Work request 1
Switch "batches" to "chunks" and reproduce the mailing-list reply between "On Sun, Aug" and "easily and efficiently.", inclusive.

Extract
====================

Re: LIMIT for UPDATE and DELETE

From: Jeff Janes <jeff(dot)janes(at)gmail(dot)com>
To: Etsuro Fujita <fujita(dot)etsuro(at)lab(dot)ntt(dot)co(dot)jp>
Cc: Rukh Meski <rukh(dot)meski(at)gmail(dot)com>, "pgsql-hackers(at)postgresql(dot)org" <pgsql-hackers(at)postgresql(dot)org>
Subject: Re: LIMIT for UPDATE and DELETE
Date: 2014-08-25 18:25:39
Message-ID: CAMkU=1w8B+y9ap9KywxBEXpLd9vwkN40ACqNjxHgC8=60aSyTg@mail.gmail.com
Views: Raw Message | Whole Thread | Download mbox | Resend email
Thread:
Lists: pgsql-hackers

On Sun, Aug 24, 2014 at 11:48 PM, Etsuro Fujita <fujita(dot)etsuro(at)lab(dot)ntt(dot)co(dot)jp
> wrote:

> Hi Rukh,
>
>
> (2014/08/15 6:18), Rukh Meski wrote:
>
>> Based on the feedback on my previous patch, I've separated only the
>> LIMIT part into its own feature. This version plays nicely with
>> inheritance. The intended use is splitting up big UPDATEs and DELETEs
>> into batches more easily and efficiently.
>>
>
> Before looking into the patch, I'd like to know the use cases in more
> details.
>

There are two common use cases I can think of:

1)

I've just added a column to an existing table, and it is all NULL. I've
changed the code to populate that column appropriately for new or updated
rows, but I need to back fill the existing rows. I have a (slow) method to
compute the new value. (I've not yet changed the code to depend on that
column being populated)

====================

Recorded data
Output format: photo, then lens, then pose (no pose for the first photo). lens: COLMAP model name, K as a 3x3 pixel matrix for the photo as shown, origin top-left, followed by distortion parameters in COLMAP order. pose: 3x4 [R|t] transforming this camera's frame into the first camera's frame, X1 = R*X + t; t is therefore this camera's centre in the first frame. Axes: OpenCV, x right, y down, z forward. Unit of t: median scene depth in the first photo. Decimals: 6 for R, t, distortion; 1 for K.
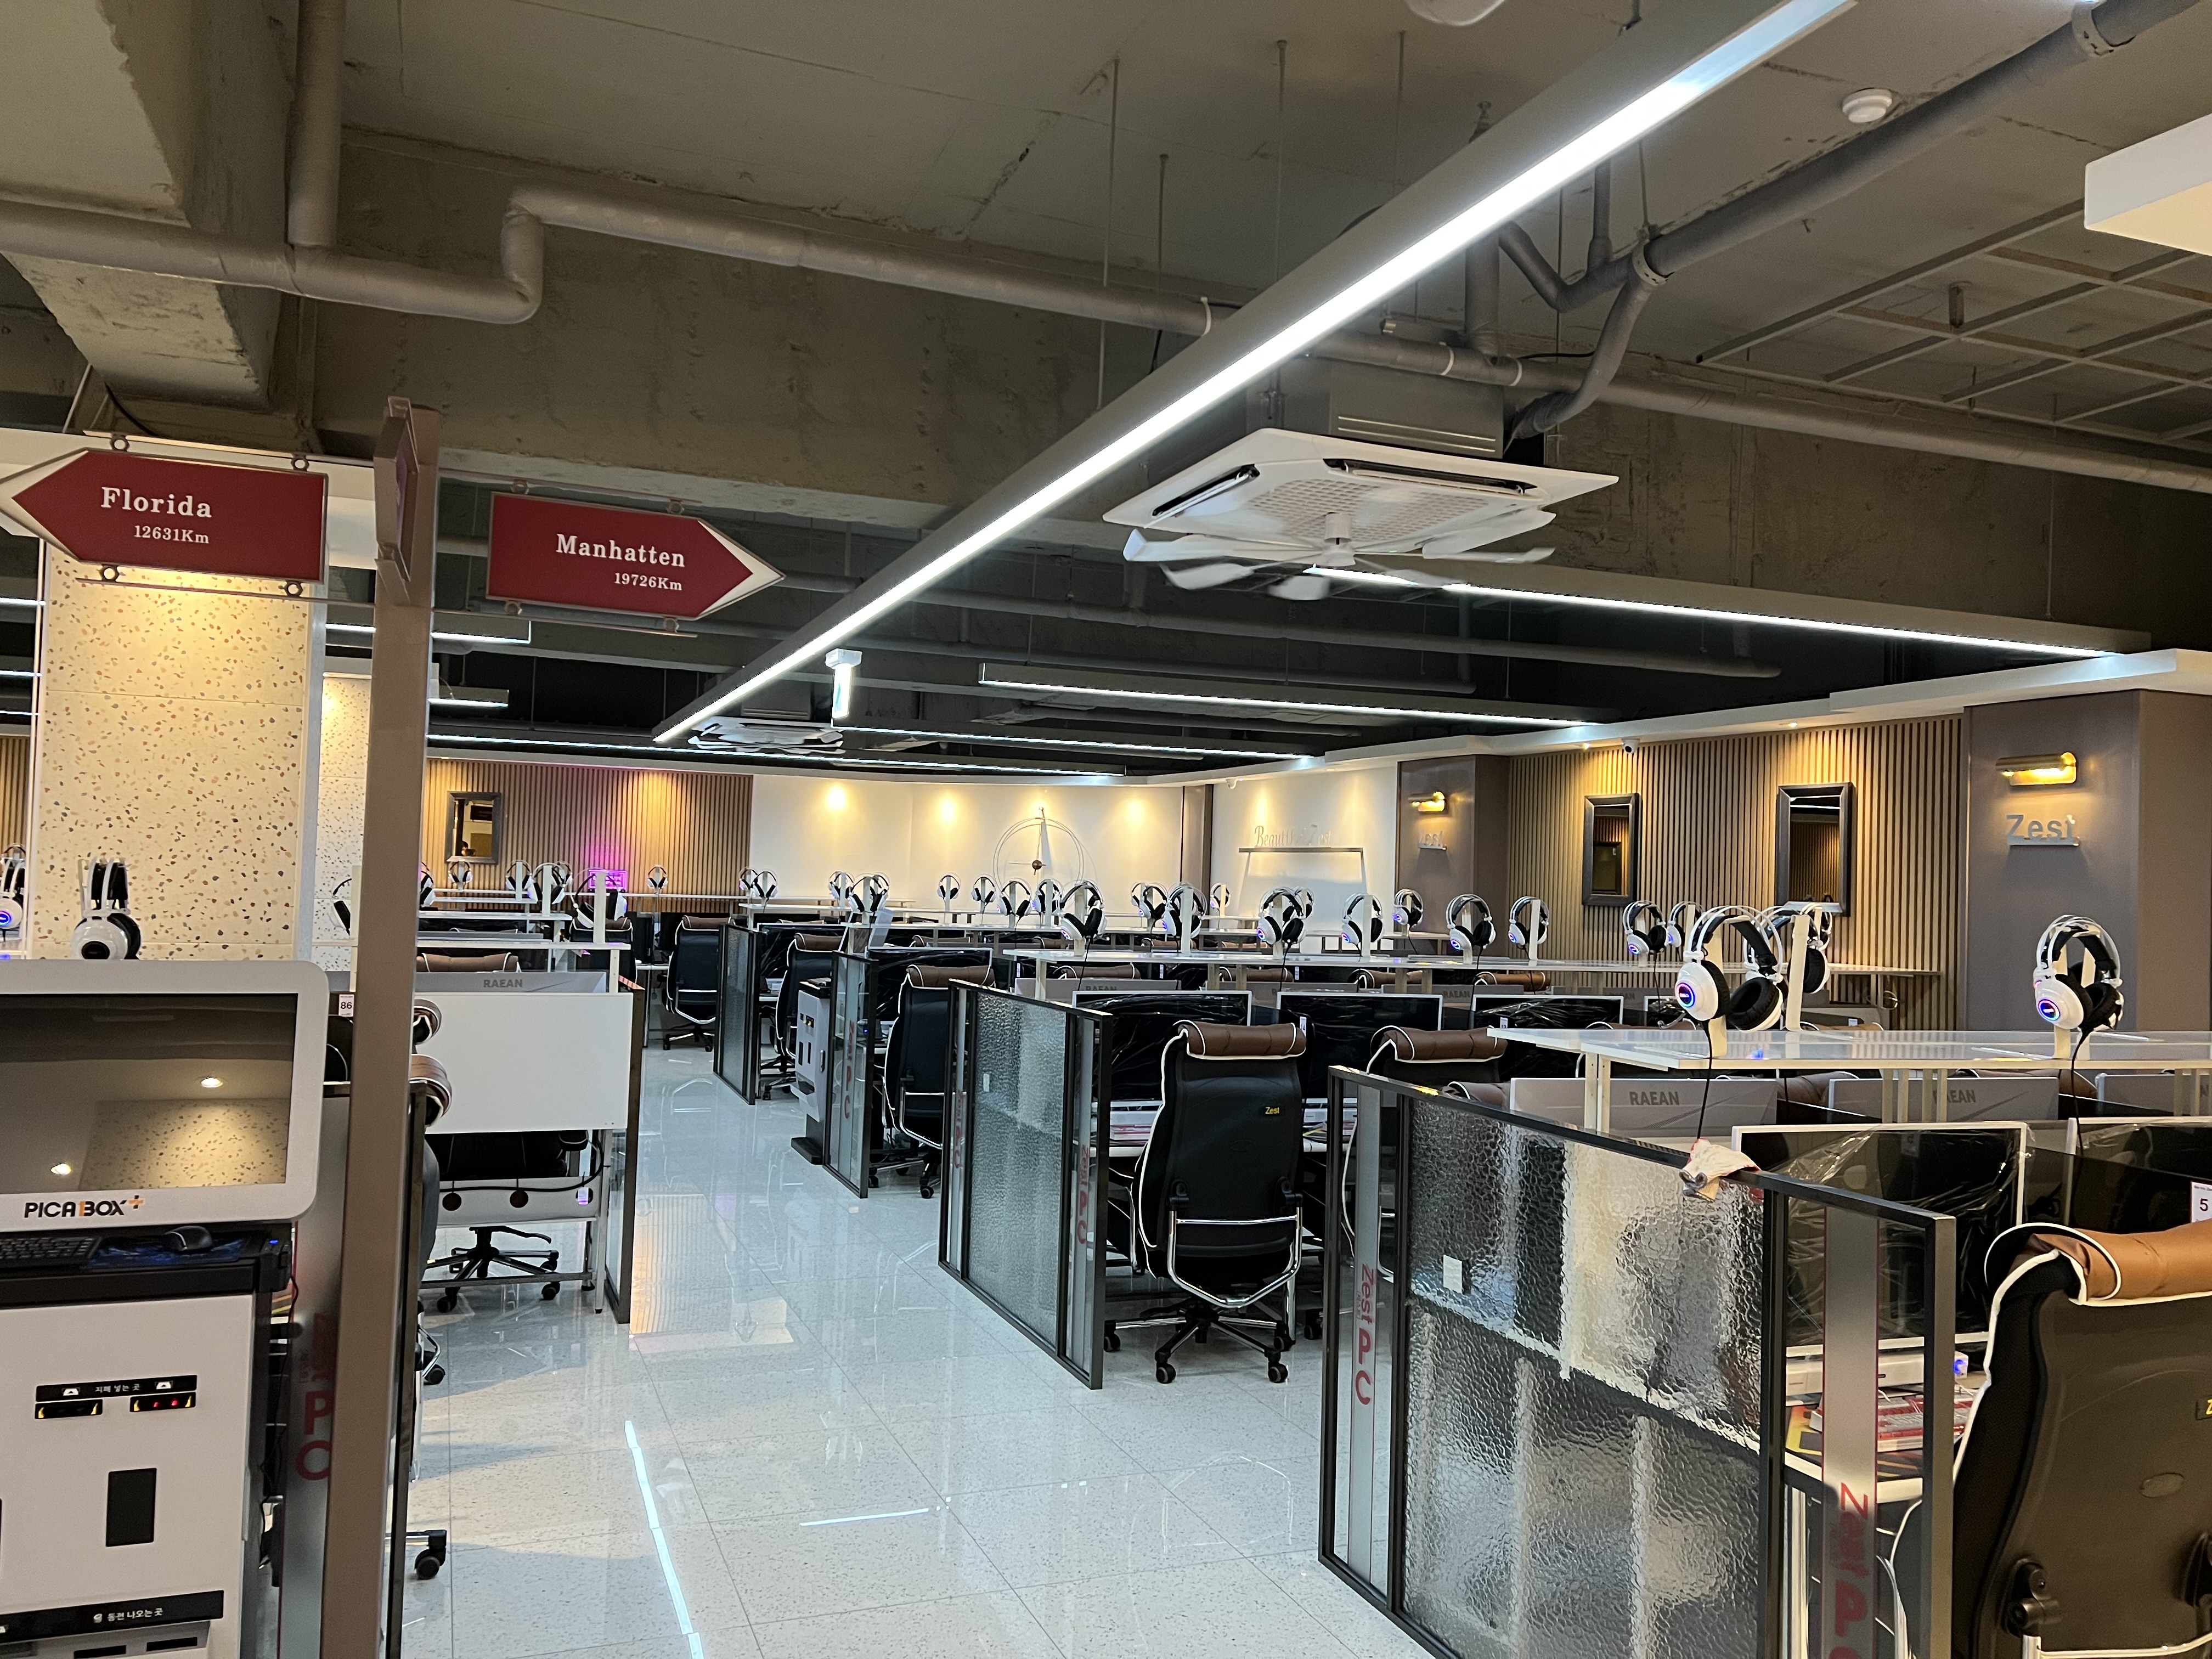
lens RADIAL K [[1660.6, 0, 1106.0], [0, 1660.6, 829.5], [0, 0, 1]] dist [0.051960, -0.051170]
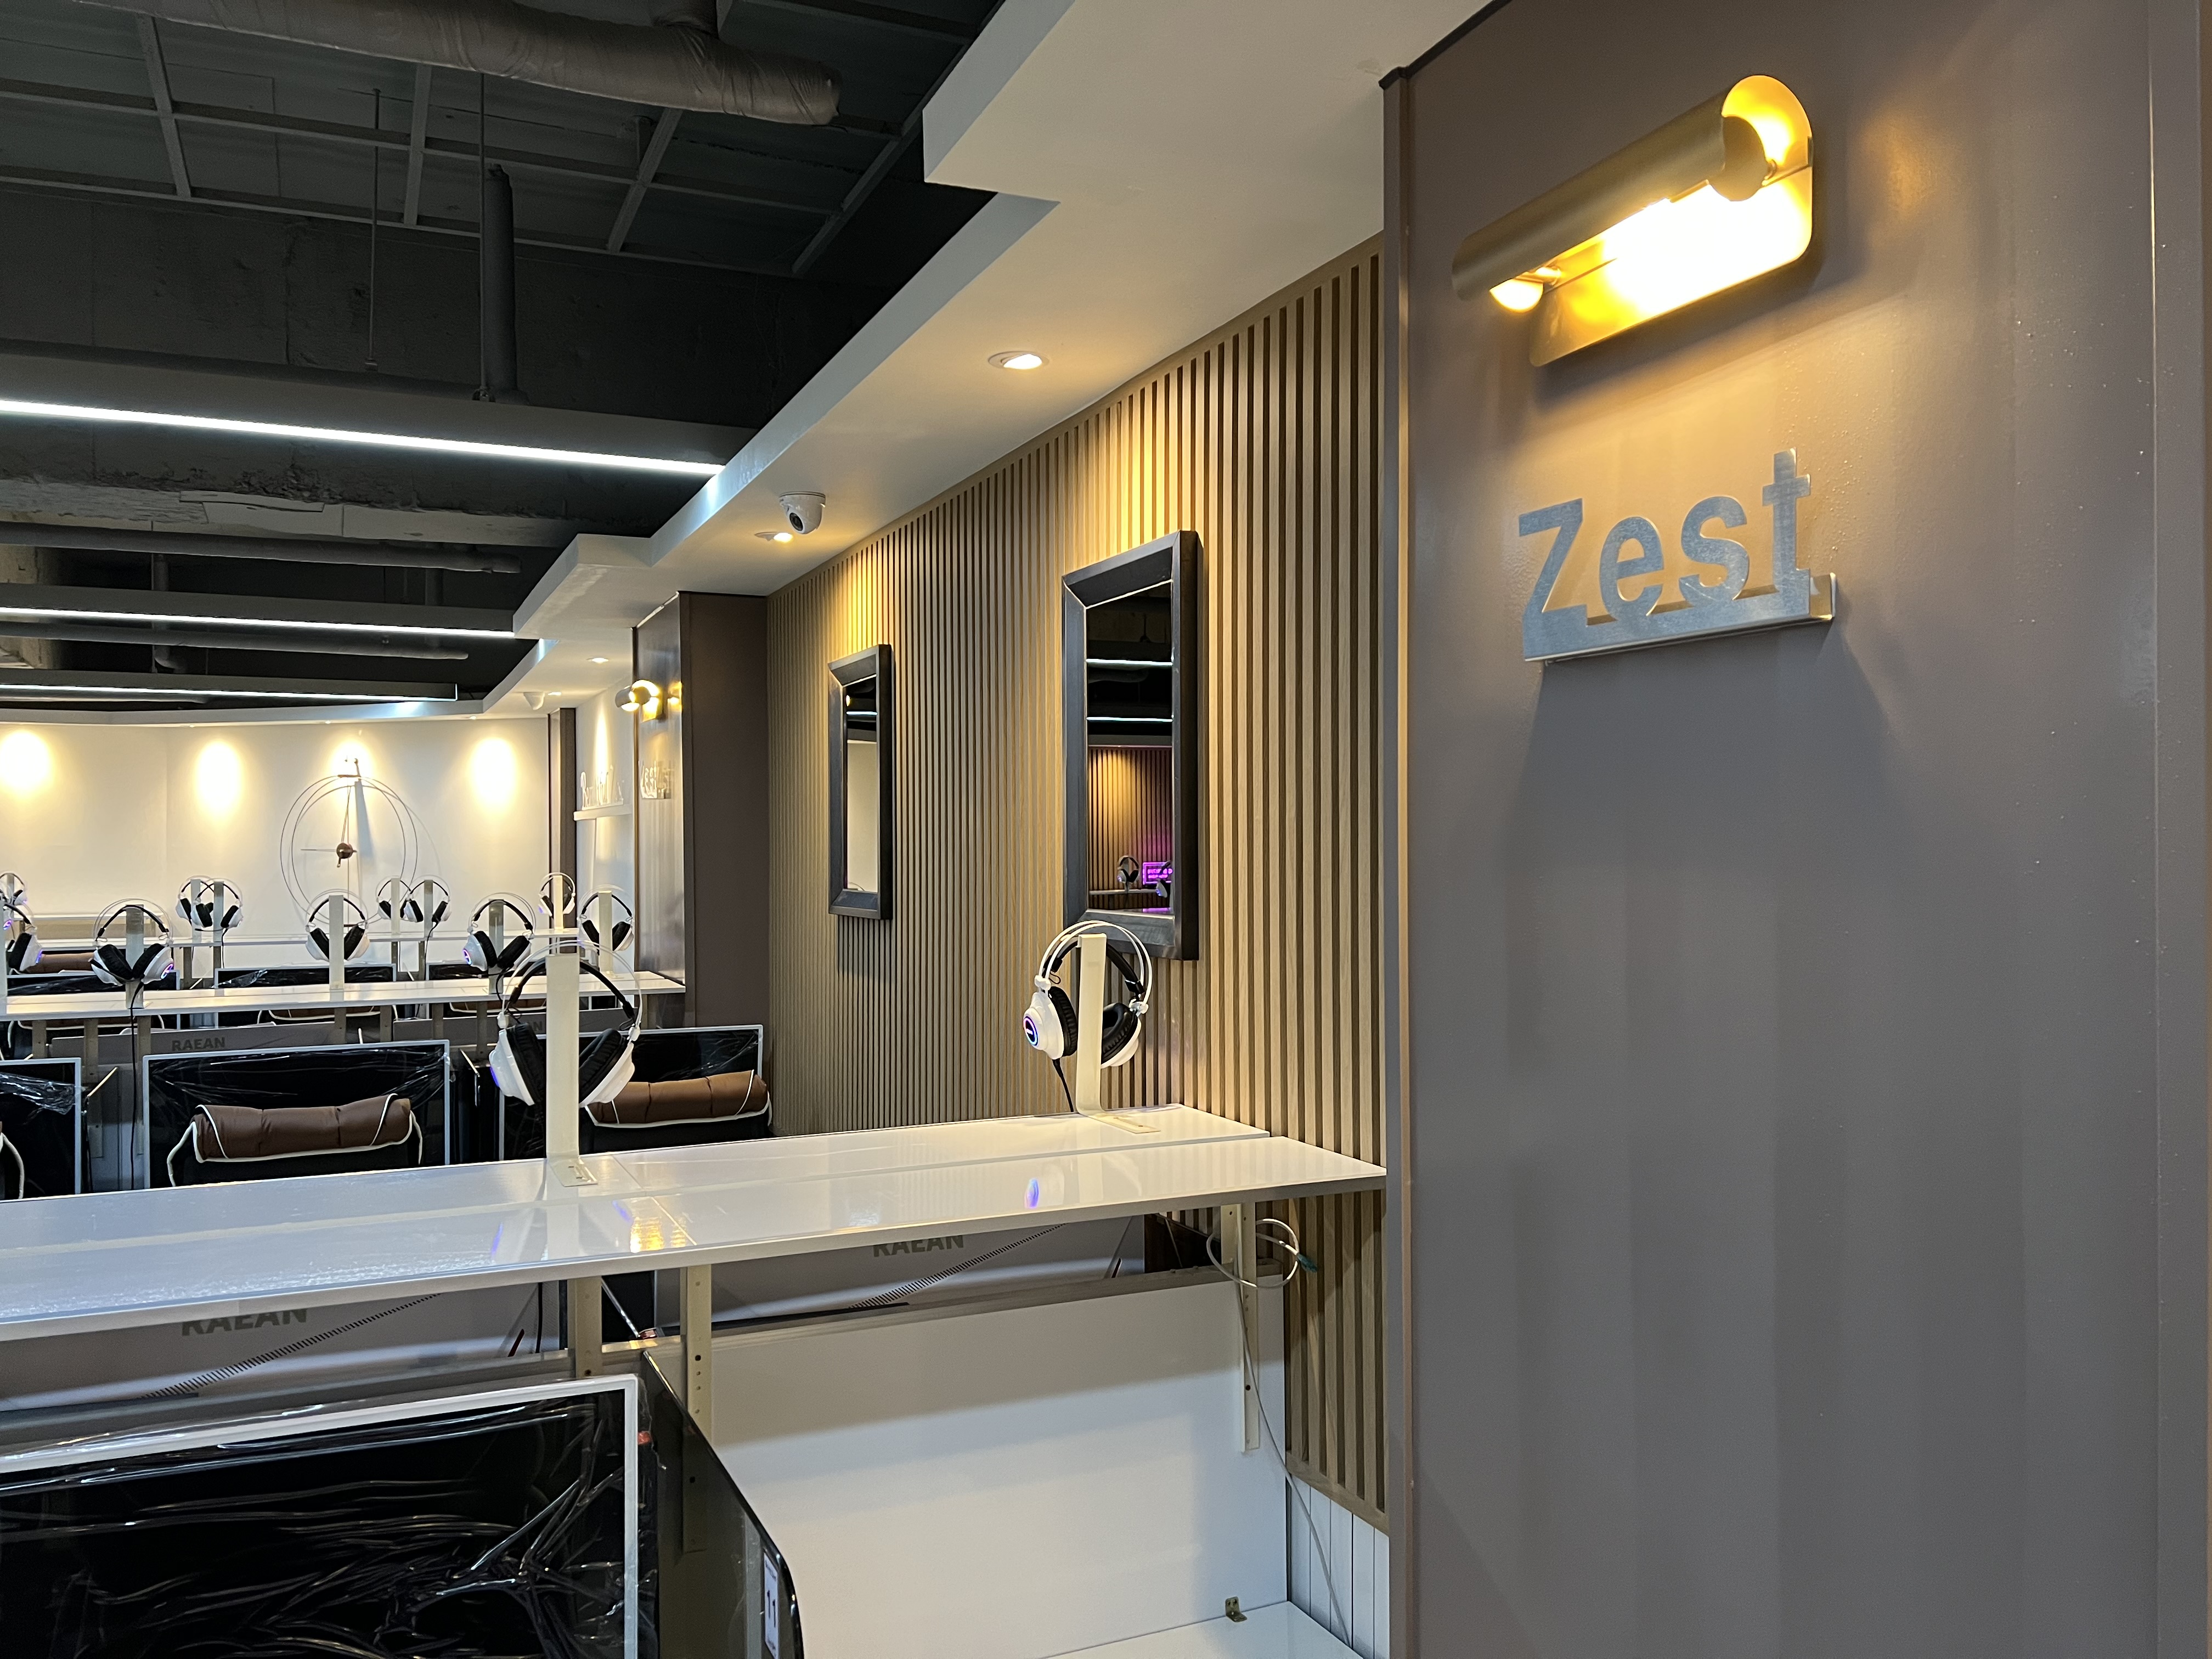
lens RADIAL K [[1660.6, 0, 1106.0], [0, 1660.6, 829.5], [0, 0, 1]] dist [0.051960, -0.051170]
pose [[0.998311, -0.033180, 0.047692, 0.580324], [0.032334, 0.999308, 0.018402, 0.029825], [-0.048270, -0.016829, 0.998693, 0.975369]]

====================

Work request 2
Convert the scene-photo rows into a two-column CSV with the headers request and answer, one line per request, with every field in double quotes and line breaks turned into spaces. Cover all the rows, and leave the pictures out.

Written response 1
On Sun, Aug 24, 2014 at 11:48 PM, Etsuro Fujita <fujita(dot)etsuro(at)lab(dot)ntt(dot)co(dot)jp
> wrote:

> Hi Rukh,
>
>
> (2014/08/15 6:18), Rukh Meski wrote:
>
>> Based on the feedback on my previous patch, I've separated only the
>> LIMIT part into its own feature. This version plays nicely with
>> inheritance. The intended use is splitting up big UPDATEs and DELETEs
>> into chunks more easily and efficiently.

Written response 2
request,answer
"Output format: photo, then lens, then pose (no pose for the first photo). lens: COLMAP model name, K as a 3x3 pixel matrix for the photo as shown, origin top-left, followed by distortion parameters in COLMAP order. pose: 3x4 [R|t] transforming this camera's frame into the first camera's frame, X1 = R*X + t; t is therefore this camera's centre in the first frame. Axes: OpenCV, x right, y down, z forward. Unit of t: median scene depth in the first photo. Decimals: 6 for R, t, distortion; 1 for K.","lens RADIAL K [[1660.6, 0, 1106.0], [0, 1660.6, 829.5], [0, 0, 1]] dist [0.051960, -0.051170] lens RADIAL K [[1660.6, 0, 1106.0], [0, 1660.6, 829.5], [0, 0, 1]] dist [0.051960, -0.051170] pose [[0.998311, -0.033180, 0.047692, 0.580324], [0.032334, 0.999308, 0.018402, 0.029825], [-0.048270, -0.016829, 0.998693, 0.975369]]"